Lowering  estimates  on  bleak  prospects.  Our  earnings  estimates  for  FY12  and  FY14  are unchanged  but  in  the  near  term,  we  see  MAS  facing  a  mounting  challenge  to  slash  costs.  This compels us to lift its estimated core losses by  15% to RM80.7m from RM70m for FY13. We are also  projecting  for  MAS’  earnings  to  hit  RM473m  by  FY14m,  although  we  caution  that  a sustainable  improvement  in  profits  is  currently  not  visible.  Although  premature,  we  are incorporating the Rights Issue into our earnings projections, as the exercise will dilute the EPS per share by 60%.

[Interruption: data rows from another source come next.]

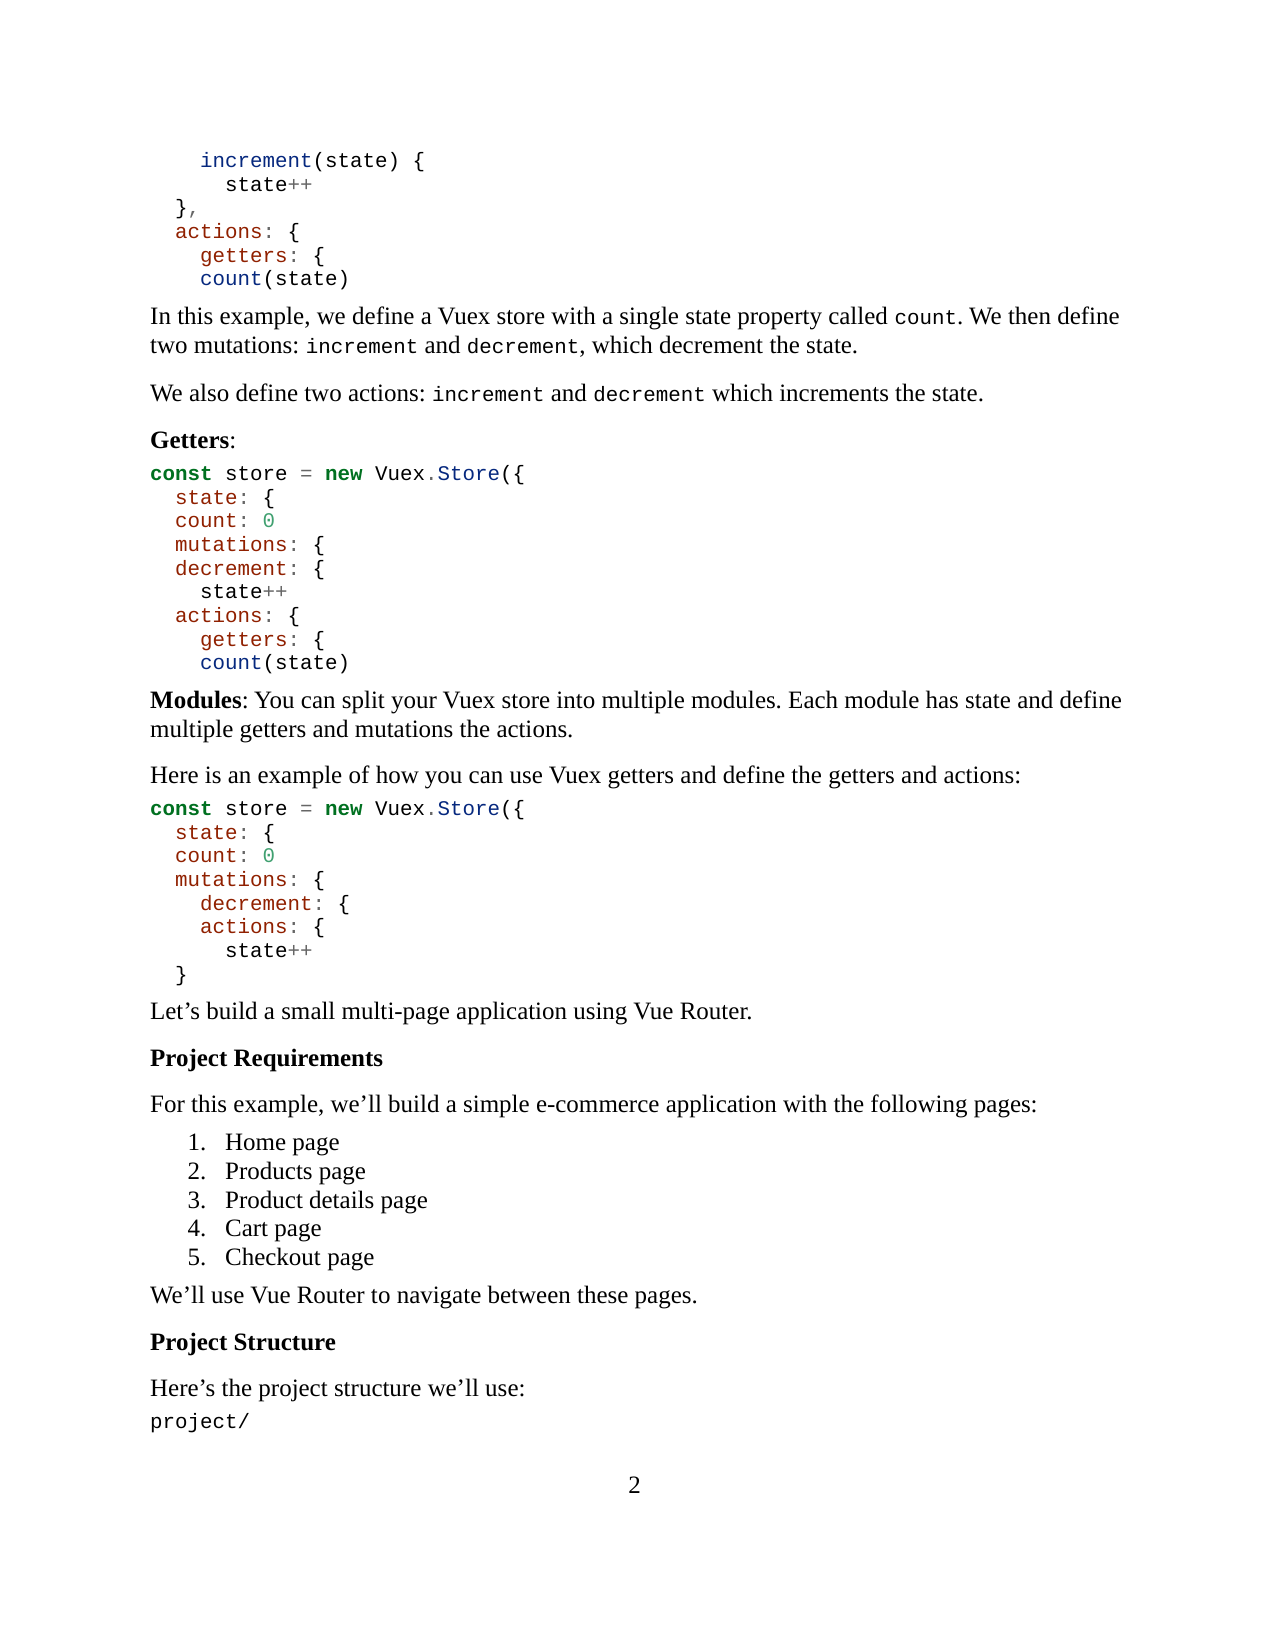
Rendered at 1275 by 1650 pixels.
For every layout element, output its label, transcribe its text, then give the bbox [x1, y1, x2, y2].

text state: { [150, 822, 1125, 845]
text Getters: [150, 425, 1125, 454]
text state++ [150, 581, 1125, 605]
text decrement: { [150, 893, 1125, 916]
text project/ [150, 1411, 1125, 1434]
text We also define two actions: increment and decrement which increments the state. [150, 378, 1125, 407]
text const store = new Vuex.Store({ [150, 798, 1125, 822]
list Product details page [187, 1185, 1125, 1213]
list Cart page [187, 1213, 1125, 1242]
text state: { [150, 487, 1125, 510]
text Here is an example of how you can use Vuex getters and define the getters and actions: [150, 760, 1125, 789]
text For this example, we’ll build a simple e-commerce application with the following pages: [150, 1089, 1125, 1118]
text In this example, we define a Vuex store with a single state property called count. We then define two mutations: increment and decrement, which decrement the state. [150, 301, 1125, 360]
text count(state) [150, 268, 1125, 292]
list Checkout page [187, 1242, 1125, 1271]
text mutations: { [150, 869, 1125, 893]
text decrement: { [150, 558, 1125, 581]
text const store = new Vuex.Store({ [150, 463, 1125, 487]
text }, [150, 197, 1125, 221]
text actions: { [150, 916, 1125, 940]
text } [150, 963, 1125, 987]
text state++ [150, 174, 1125, 197]
text actions: { [150, 221, 1125, 244]
text mutations: { [150, 534, 1125, 558]
text getters: { [150, 629, 1125, 652]
text count: 0 [150, 845, 1125, 869]
text state++ [150, 940, 1125, 963]
list Home page [187, 1127, 1125, 1156]
text Project Requirements [150, 1043, 1125, 1072]
text We’ll use Vue Router to navigate between these pages. [150, 1280, 1125, 1309]
text actions: { [150, 605, 1125, 629]
list Products page [187, 1156, 1125, 1185]
text getters: { [150, 244, 1125, 268]
text increment(state) { [150, 150, 1125, 174]
text Let’s build a small multi-page application using Vue Router. [150, 996, 1125, 1025]
text Project Structure [150, 1327, 1125, 1355]
text Modules: You can split your Vuex store into multiple modules. Each module has state and define multiple getters and mutations the actions. [150, 685, 1125, 742]
text count(state) [150, 652, 1125, 676]
text Here’s the project structure we’ll use: [150, 1373, 1125, 1402]
text count: 0 [150, 510, 1125, 534]
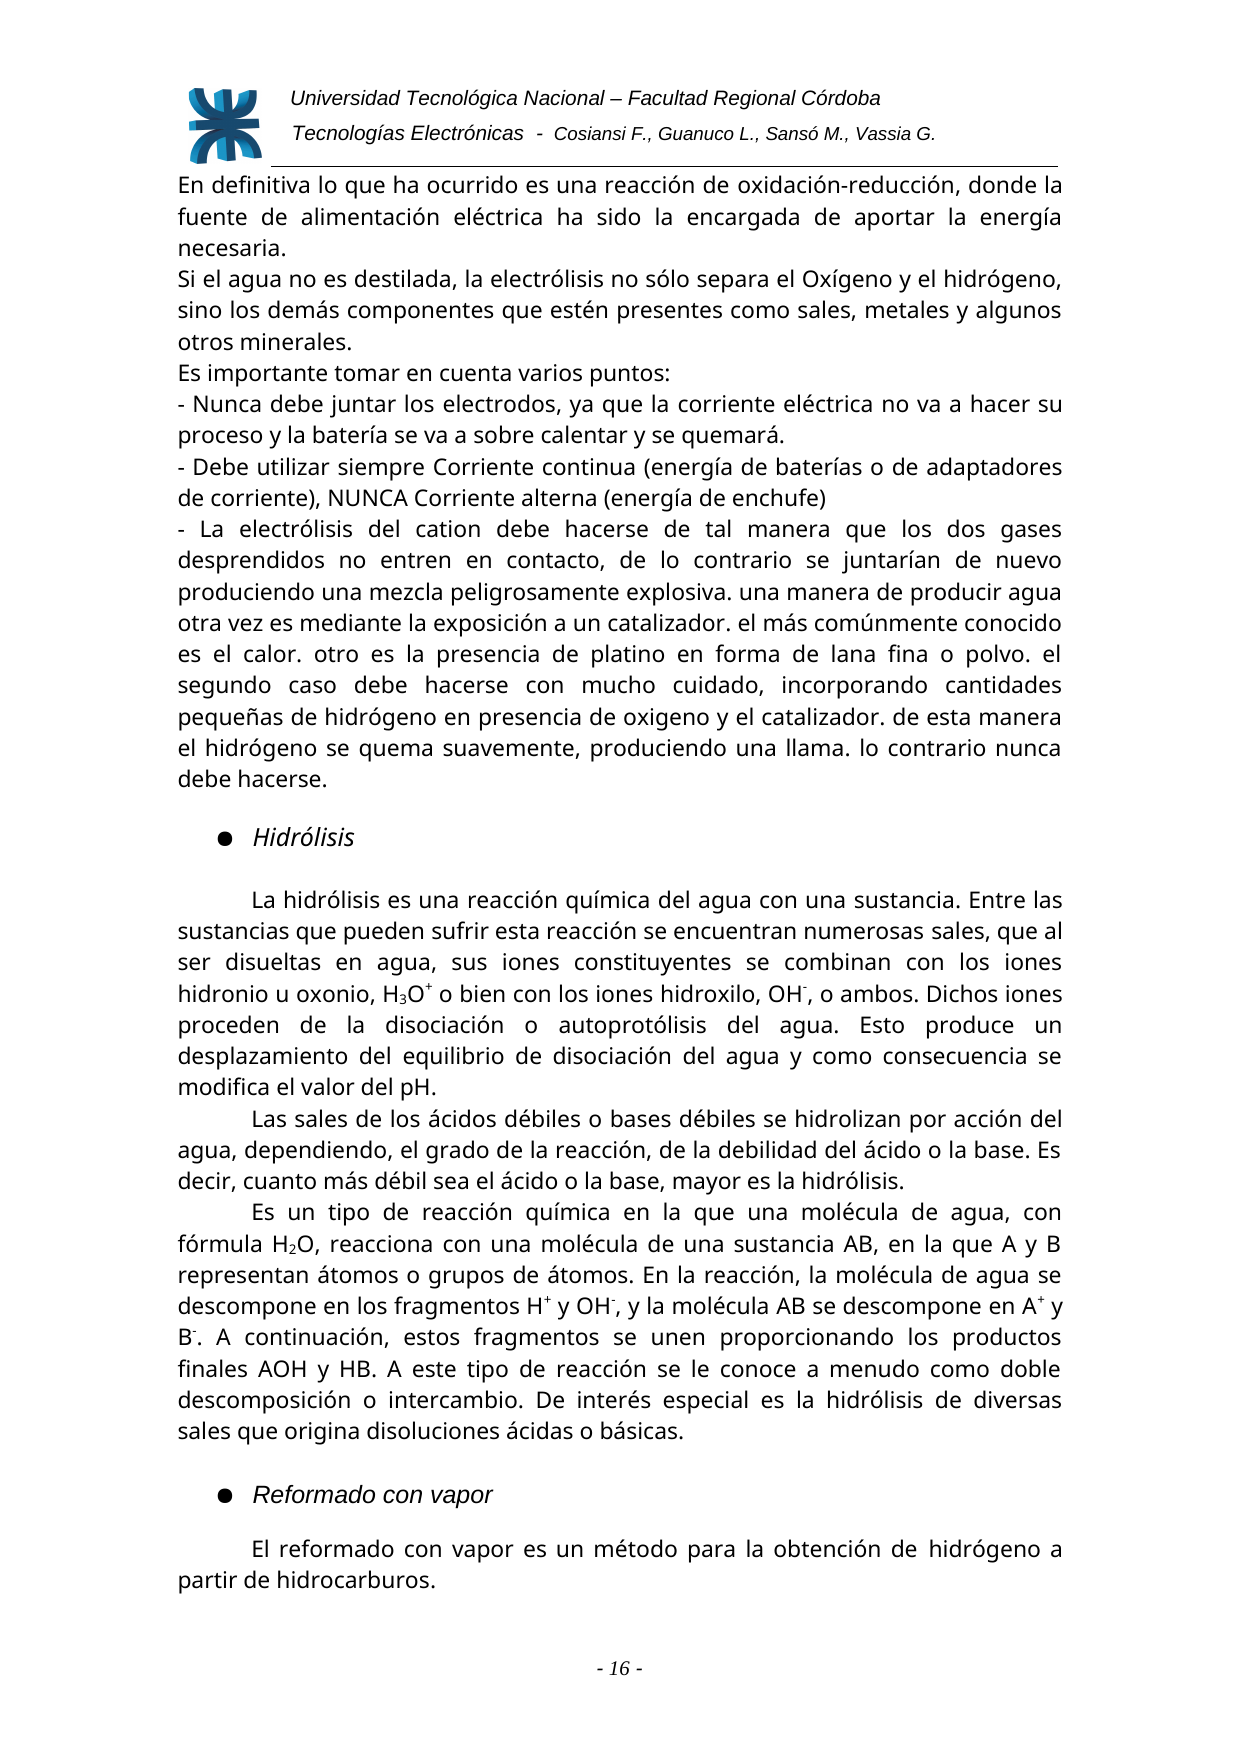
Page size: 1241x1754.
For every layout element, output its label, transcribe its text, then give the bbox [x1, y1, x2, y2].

text La hidrólisis es una reacción química del agua con una sustancia. Entre las sustancias que pueden sufrir esta reacción se encuentran numerosas sales, que al ser disueltas en agua, sus iones constituyentes se combinan con los iones hidronio u oxonio, H3O+ o bien con los iones hidroxilo, OH-, o ambos. Dichos iones proceden de la disociación o autoprotólisis del agua. Esto produce un desplazamiento del equilibrio de disociación del agua y como consecuencia se modifica el valor del pH. [177, 884, 1063, 1102]
text Si el agua no es destilada, la electrólisis no sólo separa el Oxígeno y el hidrógeno, sino los demás componentes que estén presentes como sales, metales y algunos otros minerales. [177, 263, 1063, 357]
subtitle Reformado con vapor [215, 1480, 1063, 1509]
text El reformado con vapor es un método para la obtención de hidrógeno a partir de hidrocarburos. [177, 1533, 1063, 1596]
text - Nunca debe juntar los electrodos, ya que la corriente eléctrica no va a hacer su proceso y la batería se va a sobre calentar y se quemará. [177, 388, 1063, 451]
text Las sales de los ácidos débiles o bases débiles se hidrolizan por acción del agua, dependiendo, el grado de la reacción, de la debilidad del ácido o la base. Es decir, cuanto más débil sea el ácido o la base, mayor es la hidrólisis. [177, 1102, 1063, 1196]
text Es importante tomar en cuenta varios puntos: [177, 357, 1063, 388]
subtitle Hidrólisis [215, 819, 1063, 853]
text En definitiva lo que ha ocurrido es una reacción de oxidación-reducción, donde la fuente de alimentación eléctrica ha sido la encargada de aportar la energía necesaria. [177, 169, 1063, 263]
text - La electrólisis del cation debe hacerse de tal manera que los dos gases desprendidos no entren en contacto, de lo contrario se juntarían de nuevo produciendo una mezcla peligrosamente explosiva. una manera de producir agua otra vez es mediante la exposición a un catalizador. el más comúnmente conocido es el calor. otro es la presencia de platino en forma de lana fina o polvo. el segundo caso debe hacerse con mucho cuidado, incorporando cantidades pequeñas de hidrógeno en presencia de oxigeno y el catalizador. de esta manera el hidrógeno se quema suavemente, produciendo una llama. lo contrario nunca debe hacerse. [177, 513, 1063, 794]
text - Debe utilizar siempre Corriente continua (energía de baterías o de adaptadores de corriente), NUNCA Corriente alterna (energía de enchufe) [177, 451, 1063, 513]
text Es un tipo de reacción química en la que una molécula de agua, con fórmula H2O, reacciona con una molécula de una sustancia AB, en la que A y B representan átomos o grupos de átomos. En la reacción, la molécula de agua se descompone en los fragmentos H+ y OH-, y la molécula AB se descompone en A+ y B-. A continuación, estos fragmentos se unen proporcionando los productos finales AOH y HB. A este tipo de reacción se le conoce a menudo como doble descomposición o intercambio. De interés especial es la hidrólisis de diversas sales que origina disoluciones ácidas o básicas. [177, 1196, 1063, 1446]
picture [188, 88, 262, 164]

Downgrade to SELL. The announced Rights Issue took us by surprise as we had not  expected MAS  to resort to such a desperate move, this being the national airline’s third cash  call  since 2007. MAS is still unable to generate sustainable profits even on a q-o-q basis. As a result of the potential dilution, our new FV - premised on higher 8x FY14 EV/EBITDA - is now lower at 52 sen. Hence,  we  downgrade  MAS  to  a  SELL  from  a  BUY.  Our  previous  RM1.38  FV  was  premised  on 7.5x  FY14  EV/EBITDA.  At  the  current  share  price,  MAS  still  looks  expensive  across  all  metrics even if the earnings outlook is now more positive.